What this task involves
Only the lines from the one containing "genomtänkta och han testar dem mot våra" to the end of the listing below should be returned, exactly as written and without pictures.

══════════

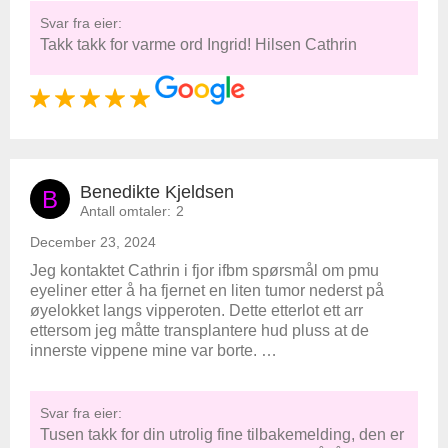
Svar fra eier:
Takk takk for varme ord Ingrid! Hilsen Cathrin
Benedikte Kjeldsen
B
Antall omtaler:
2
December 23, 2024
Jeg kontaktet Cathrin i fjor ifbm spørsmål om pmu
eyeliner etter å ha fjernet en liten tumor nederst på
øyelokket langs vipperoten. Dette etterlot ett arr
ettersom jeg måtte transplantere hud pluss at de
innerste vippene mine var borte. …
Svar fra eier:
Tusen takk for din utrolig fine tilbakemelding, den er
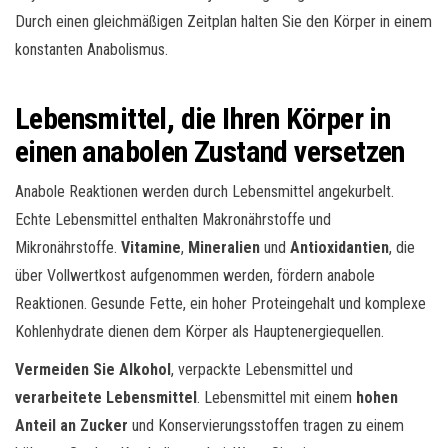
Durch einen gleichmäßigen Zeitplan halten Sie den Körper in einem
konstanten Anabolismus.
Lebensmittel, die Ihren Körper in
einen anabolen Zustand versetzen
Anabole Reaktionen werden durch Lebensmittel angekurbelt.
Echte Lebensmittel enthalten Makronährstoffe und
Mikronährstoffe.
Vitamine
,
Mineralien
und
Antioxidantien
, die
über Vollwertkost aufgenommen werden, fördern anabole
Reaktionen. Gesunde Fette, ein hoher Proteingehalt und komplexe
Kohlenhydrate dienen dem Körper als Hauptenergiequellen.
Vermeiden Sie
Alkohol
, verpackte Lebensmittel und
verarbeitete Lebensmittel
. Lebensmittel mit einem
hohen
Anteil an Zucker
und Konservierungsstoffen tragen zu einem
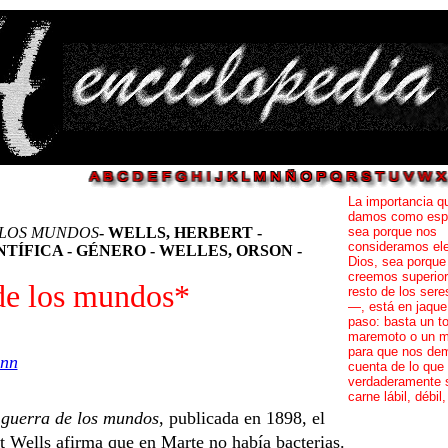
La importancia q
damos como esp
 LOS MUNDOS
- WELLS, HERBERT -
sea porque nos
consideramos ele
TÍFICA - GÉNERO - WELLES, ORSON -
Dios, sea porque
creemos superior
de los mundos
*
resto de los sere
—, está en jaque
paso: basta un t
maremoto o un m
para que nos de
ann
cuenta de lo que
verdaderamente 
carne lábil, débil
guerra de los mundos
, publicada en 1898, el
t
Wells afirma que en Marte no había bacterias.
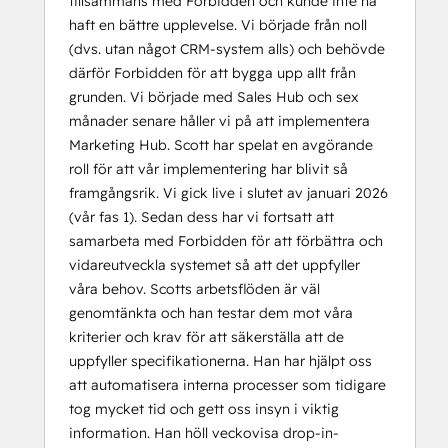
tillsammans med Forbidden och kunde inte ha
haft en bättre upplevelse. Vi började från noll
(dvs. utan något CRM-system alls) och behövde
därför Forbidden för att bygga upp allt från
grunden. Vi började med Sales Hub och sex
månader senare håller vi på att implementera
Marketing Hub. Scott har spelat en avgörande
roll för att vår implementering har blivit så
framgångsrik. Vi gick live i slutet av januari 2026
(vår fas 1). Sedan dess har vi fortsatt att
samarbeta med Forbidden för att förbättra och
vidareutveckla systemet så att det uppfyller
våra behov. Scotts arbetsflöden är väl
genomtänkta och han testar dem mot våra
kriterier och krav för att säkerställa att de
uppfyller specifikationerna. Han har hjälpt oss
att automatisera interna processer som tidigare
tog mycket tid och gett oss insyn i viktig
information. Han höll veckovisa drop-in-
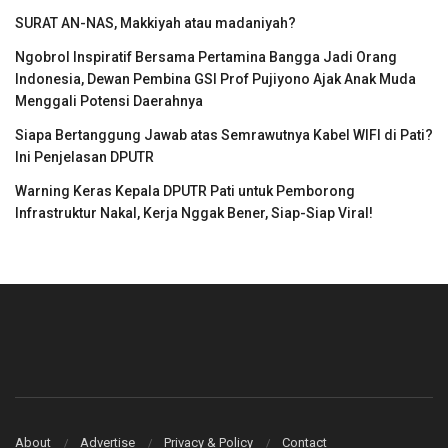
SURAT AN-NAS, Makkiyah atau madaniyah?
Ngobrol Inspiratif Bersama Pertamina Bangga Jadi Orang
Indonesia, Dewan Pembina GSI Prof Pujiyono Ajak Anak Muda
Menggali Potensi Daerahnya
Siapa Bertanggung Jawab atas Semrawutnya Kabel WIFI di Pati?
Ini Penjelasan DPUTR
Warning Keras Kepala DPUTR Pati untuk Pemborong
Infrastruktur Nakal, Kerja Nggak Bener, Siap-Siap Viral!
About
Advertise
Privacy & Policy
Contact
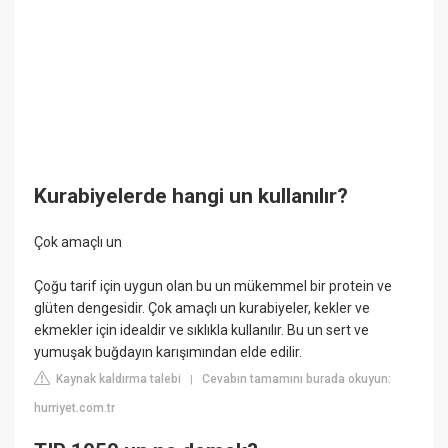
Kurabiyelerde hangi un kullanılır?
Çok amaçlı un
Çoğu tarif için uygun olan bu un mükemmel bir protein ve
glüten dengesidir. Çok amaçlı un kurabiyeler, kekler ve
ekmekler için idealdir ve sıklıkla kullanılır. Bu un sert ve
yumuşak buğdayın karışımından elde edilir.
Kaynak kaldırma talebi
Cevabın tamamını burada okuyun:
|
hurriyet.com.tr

══════════

Output for this exercise
genomtänkta och han testar dem mot våra
kriterier och krav för att säkerställa att de
uppfyller specifikationerna. Han har hjälpt oss
att automatisera interna processer som tidigare
tog mycket tid och gett oss insyn i viktig
information. Han höll veckovisa drop-in-
SURAT AN-NAS, Makkiyah atau madaniyah?
Ngobrol Inspiratif Bersama Pertamina Bangga Jadi Orang
Indonesia, Dewan Pembina GSI Prof Pujiyono Ajak Anak Muda
Menggali Potensi Daerahnya
Siapa Bertanggung Jawab atas Semrawutnya Kabel WIFI di Pati?
Ini Penjelasan DPUTR
Warning Keras Kepala DPUTR Pati untuk Pemborong
Infrastruktur Nakal, Kerja Nggak Bener, Siap-Siap Viral!
About
Advertise
Privacy & Policy
Contact
Kurabiyelerde hangi un kullanılır?
Çok amaçlı un
Çoğu tarif için uygun olan bu un mükemmel bir protein ve
glüten dengesidir. Çok amaçlı un kurabiyeler, kekler ve
ekmekler için idealdir ve sıklıkla kullanılır. Bu un sert ve
yumuşak buğdayın karışımından elde edilir.
Kaynak kaldırma talebi
Cevabın tamamını burada okuyun:
|
hurriyet.com.tr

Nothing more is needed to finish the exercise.